**Assigned task**
Among the entries that follow, the required portion opens with the line containing "Anmeldung di" and closes with the line containing "Ihre Rechte". Give that portion again exactly, and nothing else.

-------

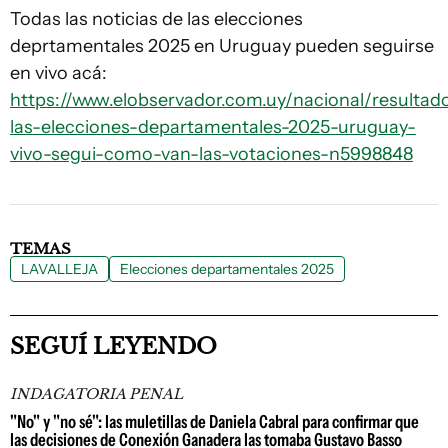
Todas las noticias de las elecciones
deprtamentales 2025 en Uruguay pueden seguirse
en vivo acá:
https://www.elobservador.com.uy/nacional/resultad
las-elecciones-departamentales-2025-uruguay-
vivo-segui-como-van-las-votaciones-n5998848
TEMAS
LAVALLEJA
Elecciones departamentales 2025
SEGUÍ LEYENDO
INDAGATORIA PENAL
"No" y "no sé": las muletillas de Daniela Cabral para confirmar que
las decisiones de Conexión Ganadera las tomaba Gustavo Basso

-------

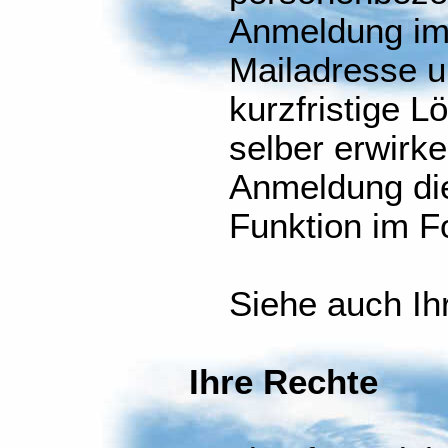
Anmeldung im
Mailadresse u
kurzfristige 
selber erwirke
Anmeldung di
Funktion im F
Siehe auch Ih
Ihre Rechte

-------

**Exercise response**
Anmeldung di
Funktion im F
Siehe auch Ih
Ihre Rechte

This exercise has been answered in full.